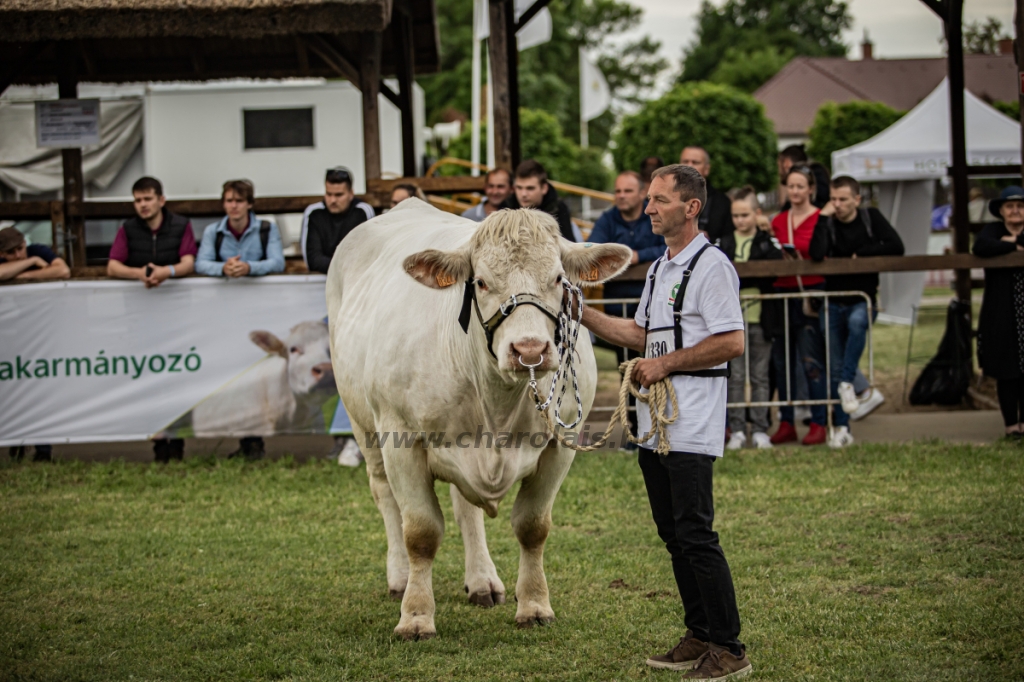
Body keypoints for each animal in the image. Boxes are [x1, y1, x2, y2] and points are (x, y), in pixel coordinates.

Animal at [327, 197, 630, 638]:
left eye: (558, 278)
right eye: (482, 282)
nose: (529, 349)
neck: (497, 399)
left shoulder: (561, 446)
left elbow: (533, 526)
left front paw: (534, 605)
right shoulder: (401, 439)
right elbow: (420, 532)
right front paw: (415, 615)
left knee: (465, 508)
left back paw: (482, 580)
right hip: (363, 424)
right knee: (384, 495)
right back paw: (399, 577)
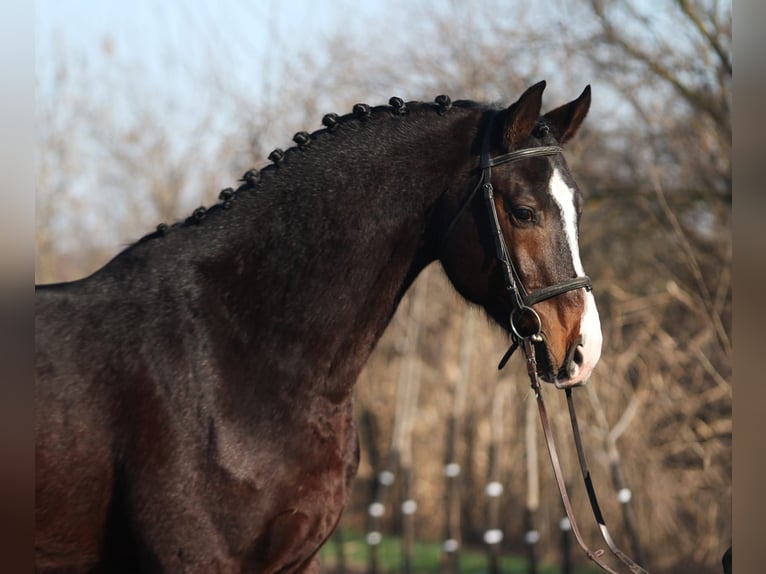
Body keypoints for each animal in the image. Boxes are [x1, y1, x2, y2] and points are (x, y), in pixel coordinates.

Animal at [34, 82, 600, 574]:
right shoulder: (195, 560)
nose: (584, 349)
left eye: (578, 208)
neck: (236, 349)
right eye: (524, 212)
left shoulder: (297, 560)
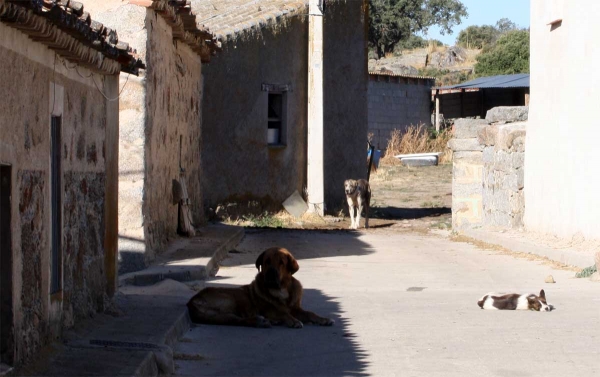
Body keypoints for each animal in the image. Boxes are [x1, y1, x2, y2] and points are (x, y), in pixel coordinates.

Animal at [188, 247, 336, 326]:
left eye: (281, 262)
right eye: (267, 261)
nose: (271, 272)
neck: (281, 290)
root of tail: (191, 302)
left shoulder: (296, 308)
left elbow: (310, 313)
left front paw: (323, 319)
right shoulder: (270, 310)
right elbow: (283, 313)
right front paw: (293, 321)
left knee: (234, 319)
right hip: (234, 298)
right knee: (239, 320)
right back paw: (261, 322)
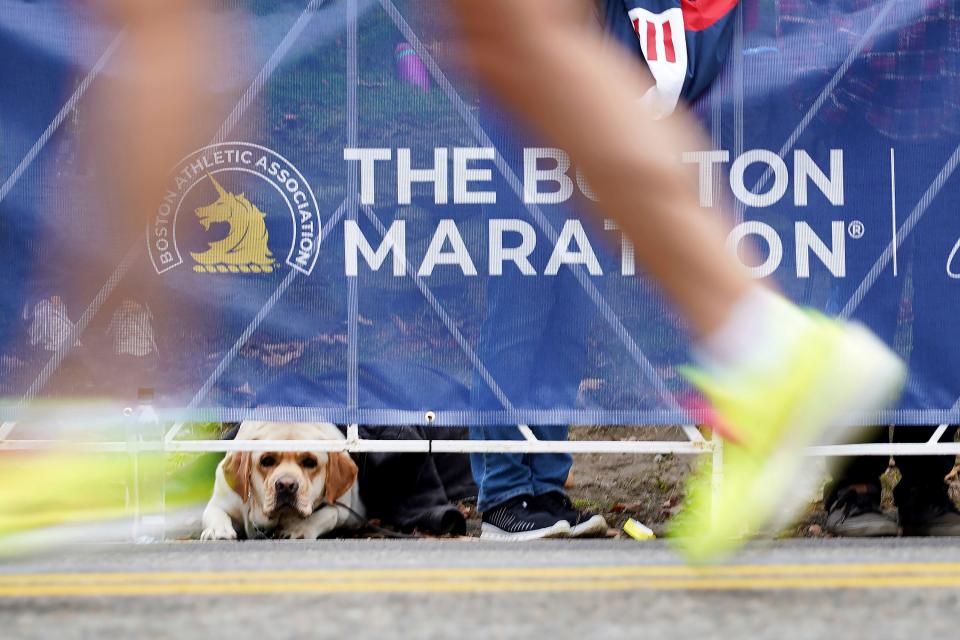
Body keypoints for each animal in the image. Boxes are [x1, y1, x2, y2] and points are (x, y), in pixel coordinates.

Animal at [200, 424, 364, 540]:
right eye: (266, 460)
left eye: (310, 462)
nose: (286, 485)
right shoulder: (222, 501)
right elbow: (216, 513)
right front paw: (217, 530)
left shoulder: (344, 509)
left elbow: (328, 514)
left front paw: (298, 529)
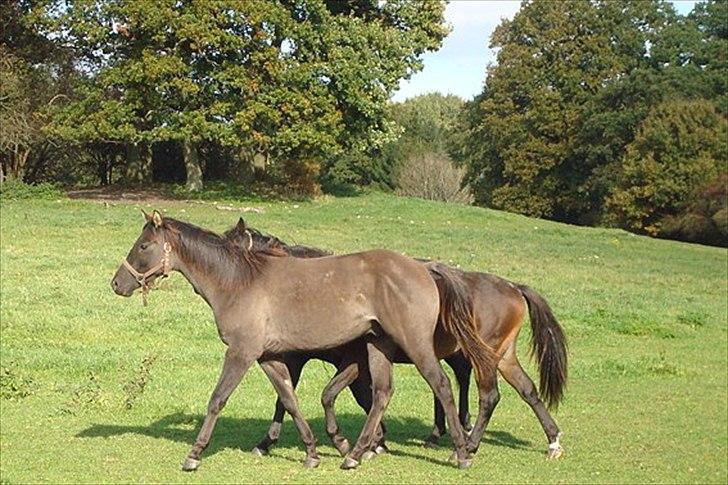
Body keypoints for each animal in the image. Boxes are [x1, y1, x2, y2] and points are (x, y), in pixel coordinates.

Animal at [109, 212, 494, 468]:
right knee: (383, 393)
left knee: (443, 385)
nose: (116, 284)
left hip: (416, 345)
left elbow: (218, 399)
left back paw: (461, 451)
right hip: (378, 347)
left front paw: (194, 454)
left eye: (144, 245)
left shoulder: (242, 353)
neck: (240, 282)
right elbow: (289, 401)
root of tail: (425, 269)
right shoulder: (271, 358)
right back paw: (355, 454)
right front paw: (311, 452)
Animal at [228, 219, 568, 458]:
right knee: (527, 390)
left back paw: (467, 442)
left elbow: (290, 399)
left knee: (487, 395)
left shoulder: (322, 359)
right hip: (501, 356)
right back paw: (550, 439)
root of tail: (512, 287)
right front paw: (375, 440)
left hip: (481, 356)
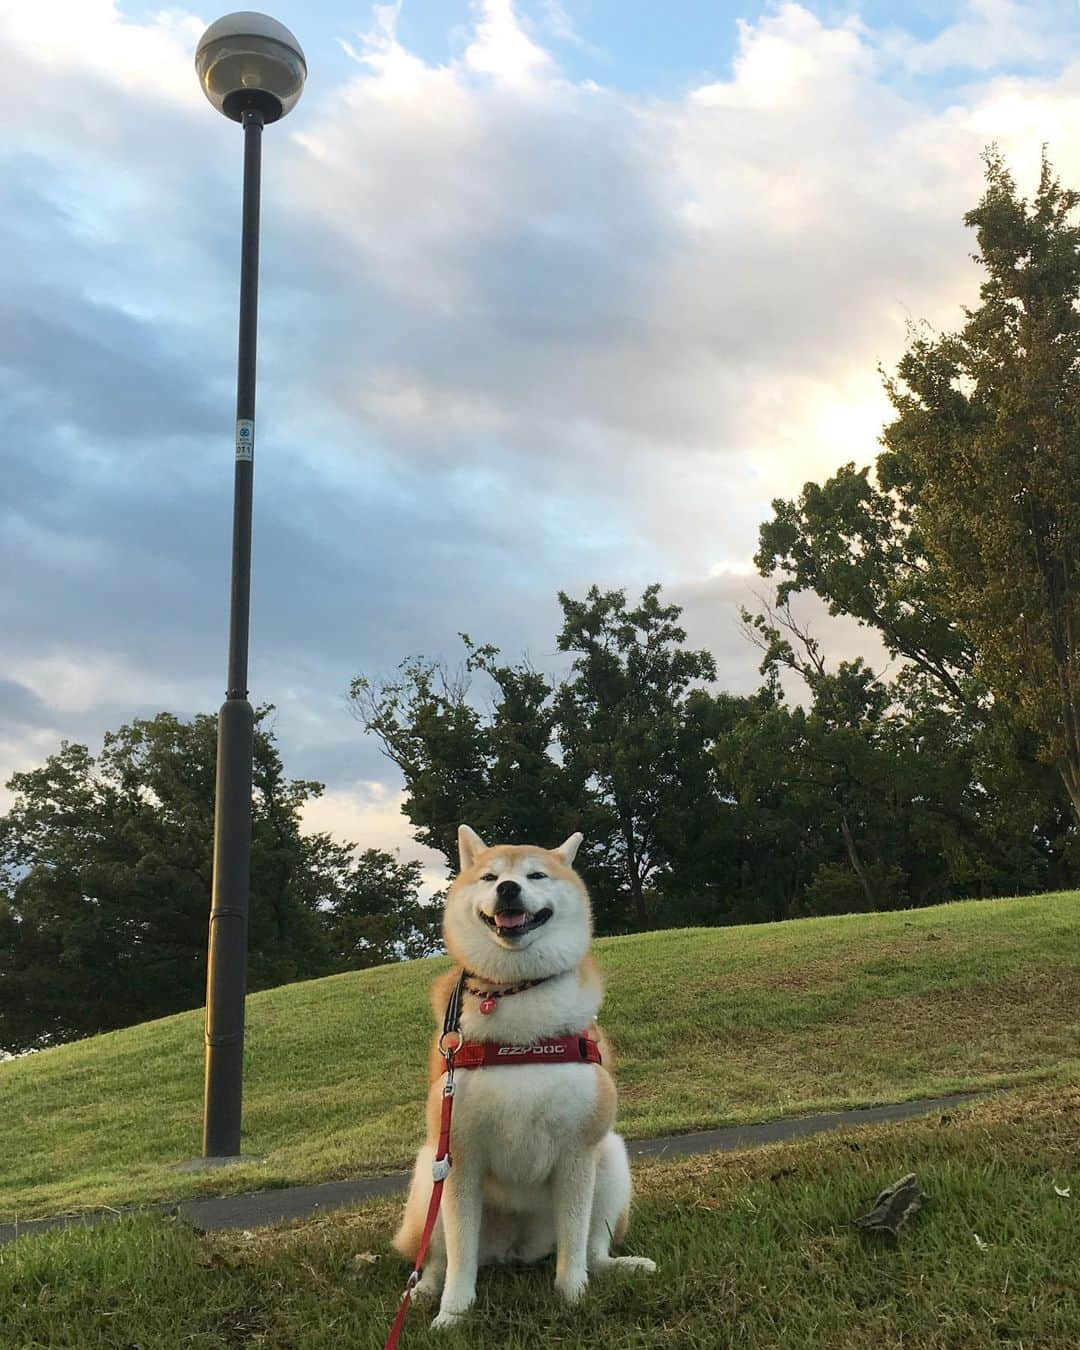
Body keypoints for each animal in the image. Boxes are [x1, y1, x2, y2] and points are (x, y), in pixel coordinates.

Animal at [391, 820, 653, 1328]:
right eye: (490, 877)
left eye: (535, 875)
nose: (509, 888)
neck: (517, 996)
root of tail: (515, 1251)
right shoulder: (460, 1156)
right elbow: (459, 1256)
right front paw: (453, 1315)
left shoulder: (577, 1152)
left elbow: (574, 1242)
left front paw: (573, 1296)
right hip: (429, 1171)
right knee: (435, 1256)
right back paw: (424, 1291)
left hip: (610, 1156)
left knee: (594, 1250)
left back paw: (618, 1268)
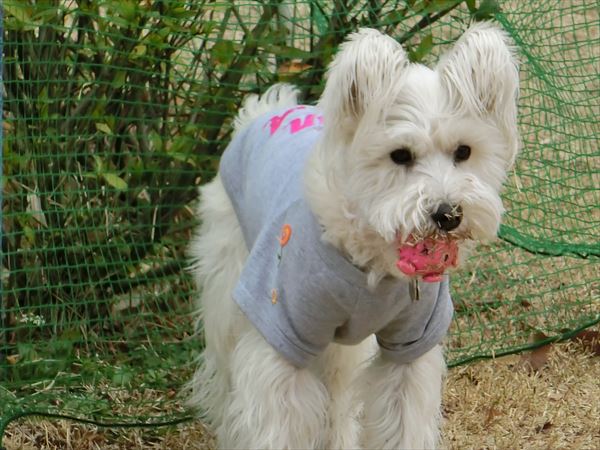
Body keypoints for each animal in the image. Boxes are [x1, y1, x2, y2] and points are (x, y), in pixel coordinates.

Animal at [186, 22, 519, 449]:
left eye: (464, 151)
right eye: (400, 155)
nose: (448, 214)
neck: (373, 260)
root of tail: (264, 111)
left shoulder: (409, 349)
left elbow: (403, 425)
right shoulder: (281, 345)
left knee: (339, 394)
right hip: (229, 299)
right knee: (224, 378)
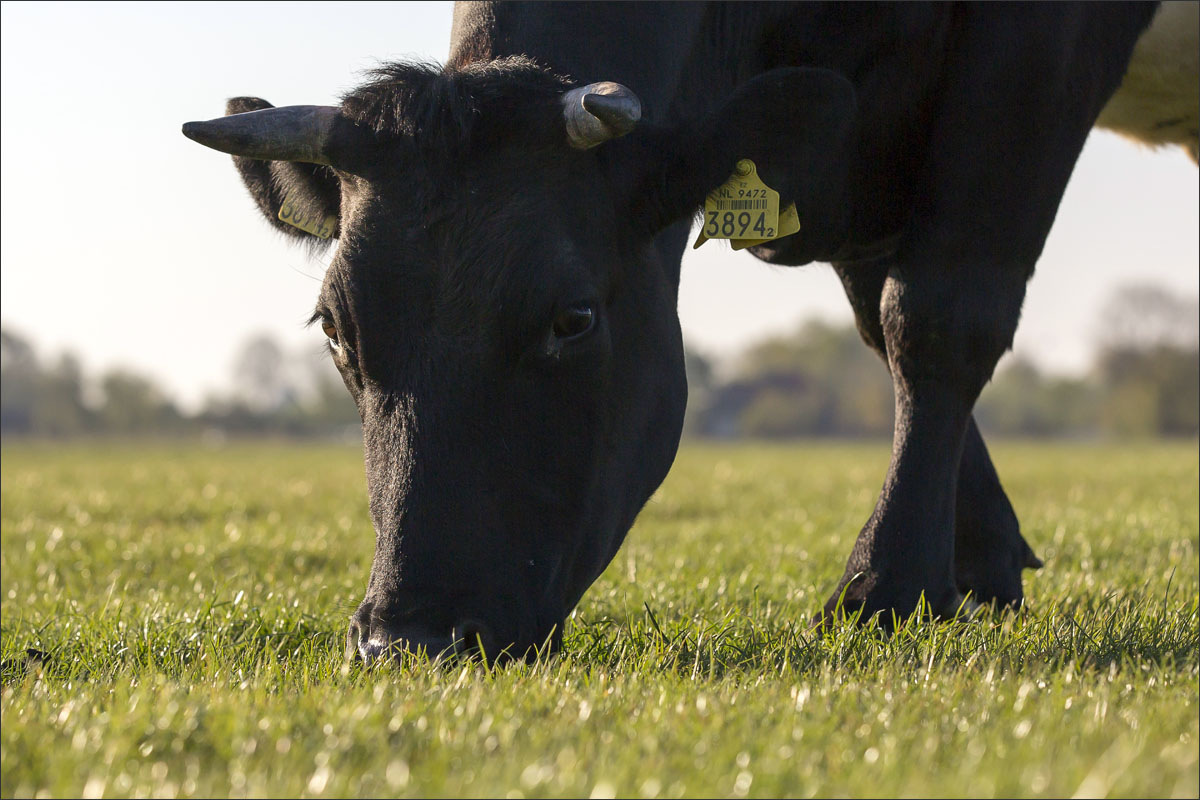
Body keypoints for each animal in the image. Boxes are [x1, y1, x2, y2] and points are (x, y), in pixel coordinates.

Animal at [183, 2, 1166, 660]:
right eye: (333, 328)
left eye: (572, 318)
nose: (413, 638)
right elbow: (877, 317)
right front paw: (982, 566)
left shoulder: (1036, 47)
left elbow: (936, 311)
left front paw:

» **Task**: Once the line containing "right front paw: (453, 1315)" is found, transcribe it and every line after it to the end of the records, exactly and with no pictures.

» **Your response**:
right front paw: (453, 1315)
left shoulder: (577, 1152)
left elbow: (574, 1242)
left front paw: (573, 1296)
right hip: (429, 1171)
right knee: (435, 1256)
right back paw: (424, 1291)
left hip: (610, 1156)
left knee: (594, 1250)
left back paw: (618, 1268)
Body keypoints for each animal in the image. Boxes are [x1, y1, x2, y2] and points are (x, y), in pixel coordinates.

Animal at [186, 22, 519, 449]:
left eye: (464, 151)
right eye: (400, 155)
nose: (448, 214)
neck: (373, 260)
root of tail: (264, 111)
left shoulder: (409, 349)
left elbow: (403, 425)
right shoulder: (281, 345)
left knee: (339, 394)
right hip: (229, 299)
right knee: (224, 378)
Body keypoints for each animal in the image. Boxes are [x1, y1, x2, y2] and points are (x, y), in pixel coordinates.

Animal at [183, 2, 1166, 660]:
right eye: (333, 328)
left eye: (572, 318)
nose: (413, 638)
right elbow: (877, 317)
right front paw: (982, 566)
left shoulder: (1036, 47)
left elbow: (936, 311)
left front paw:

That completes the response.